§ TASK INSTRUCTIONS:
Rewrite the listing from its first line through the line containing "eficiente, profissional e", replacing "WhatsApp" with "Telegram" and leaving everything else unchanged.

§ Collected data entries:
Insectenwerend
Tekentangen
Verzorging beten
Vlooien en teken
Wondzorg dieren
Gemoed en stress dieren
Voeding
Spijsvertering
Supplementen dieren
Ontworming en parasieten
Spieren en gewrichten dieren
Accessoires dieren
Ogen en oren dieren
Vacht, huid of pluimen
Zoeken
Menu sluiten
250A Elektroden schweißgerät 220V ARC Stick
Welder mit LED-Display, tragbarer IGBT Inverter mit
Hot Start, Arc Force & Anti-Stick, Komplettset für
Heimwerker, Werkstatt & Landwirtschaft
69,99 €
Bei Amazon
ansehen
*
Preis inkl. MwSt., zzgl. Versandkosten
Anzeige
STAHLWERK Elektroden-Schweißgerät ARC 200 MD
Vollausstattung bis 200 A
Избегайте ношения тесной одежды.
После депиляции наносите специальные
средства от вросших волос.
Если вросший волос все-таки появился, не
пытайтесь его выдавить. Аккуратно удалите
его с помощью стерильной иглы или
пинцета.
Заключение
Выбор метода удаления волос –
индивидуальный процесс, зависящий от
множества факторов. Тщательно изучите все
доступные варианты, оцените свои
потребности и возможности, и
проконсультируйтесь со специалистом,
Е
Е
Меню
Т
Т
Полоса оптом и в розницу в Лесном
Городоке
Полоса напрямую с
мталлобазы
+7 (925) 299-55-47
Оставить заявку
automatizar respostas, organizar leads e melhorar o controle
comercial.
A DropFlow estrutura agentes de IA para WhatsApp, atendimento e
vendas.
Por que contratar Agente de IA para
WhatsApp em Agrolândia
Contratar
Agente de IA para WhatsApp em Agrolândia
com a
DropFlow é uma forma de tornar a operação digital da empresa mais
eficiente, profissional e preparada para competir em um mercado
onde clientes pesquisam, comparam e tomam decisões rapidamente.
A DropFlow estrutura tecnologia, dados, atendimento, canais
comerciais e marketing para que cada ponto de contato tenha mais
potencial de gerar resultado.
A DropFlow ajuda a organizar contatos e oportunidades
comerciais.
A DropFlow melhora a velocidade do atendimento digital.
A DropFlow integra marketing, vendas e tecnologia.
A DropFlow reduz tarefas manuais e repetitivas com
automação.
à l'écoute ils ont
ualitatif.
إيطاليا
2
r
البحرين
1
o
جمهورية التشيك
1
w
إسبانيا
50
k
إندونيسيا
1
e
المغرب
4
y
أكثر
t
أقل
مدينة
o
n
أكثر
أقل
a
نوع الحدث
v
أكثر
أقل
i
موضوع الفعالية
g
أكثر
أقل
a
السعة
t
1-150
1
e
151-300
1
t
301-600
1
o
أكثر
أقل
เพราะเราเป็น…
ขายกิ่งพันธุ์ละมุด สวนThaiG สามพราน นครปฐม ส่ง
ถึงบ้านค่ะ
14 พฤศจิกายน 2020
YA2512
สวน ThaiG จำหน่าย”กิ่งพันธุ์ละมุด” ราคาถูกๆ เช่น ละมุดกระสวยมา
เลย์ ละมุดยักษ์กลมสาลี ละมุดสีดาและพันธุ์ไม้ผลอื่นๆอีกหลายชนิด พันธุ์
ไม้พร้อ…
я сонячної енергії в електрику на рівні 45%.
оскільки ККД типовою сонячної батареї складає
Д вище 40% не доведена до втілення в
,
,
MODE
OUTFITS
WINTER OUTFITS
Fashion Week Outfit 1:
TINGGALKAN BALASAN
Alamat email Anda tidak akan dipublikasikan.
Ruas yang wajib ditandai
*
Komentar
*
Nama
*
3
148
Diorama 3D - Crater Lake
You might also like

§ TASK RESPONSE:
Insectenwerend
Tekentangen
Verzorging beten
Vlooien en teken
Wondzorg dieren
Gemoed en stress dieren
Voeding
Spijsvertering
Supplementen dieren
Ontworming en parasieten
Spieren en gewrichten dieren
Accessoires dieren
Ogen en oren dieren
Vacht, huid of pluimen
Zoeken
Menu sluiten
250A Elektroden schweißgerät 220V ARC Stick
Welder mit LED-Display, tragbarer IGBT Inverter mit
Hot Start, Arc Force & Anti-Stick, Komplettset für
Heimwerker, Werkstatt & Landwirtschaft
69,99 €
Bei Amazon
ansehen
*
Preis inkl. MwSt., zzgl. Versandkosten
Anzeige
STAHLWERK Elektroden-Schweißgerät ARC 200 MD
Vollausstattung bis 200 A
Избегайте ношения тесной одежды.
После депиляции наносите специальные
средства от вросших волос.
Если вросший волос все-таки появился, не
пытайтесь его выдавить. Аккуратно удалите
его с помощью стерильной иглы или
пинцета.
Заключение
Выбор метода удаления волос –
индивидуальный процесс, зависящий от
множества факторов. Тщательно изучите все
доступные варианты, оцените свои
потребности и возможности, и
проконсультируйтесь со специалистом,
Е
Е
Меню
Т
Т
Полоса оптом и в розницу в Лесном
Городоке
Полоса напрямую с
мталлобазы
+7 (925) 299-55-47
Оставить заявку
automatizar respostas, organizar leads e melhorar o controle
comercial.
A DropFlow estrutura agentes de IA para Telegram, atendimento e
vendas.
Por que contratar Agente de IA para
Telegram em Agrolândia
Contratar
Agente de IA para Telegram em Agrolândia
com a
DropFlow é uma forma de tornar a operação digital da empresa mais
eficiente, profissional e preparada para competir em um mercado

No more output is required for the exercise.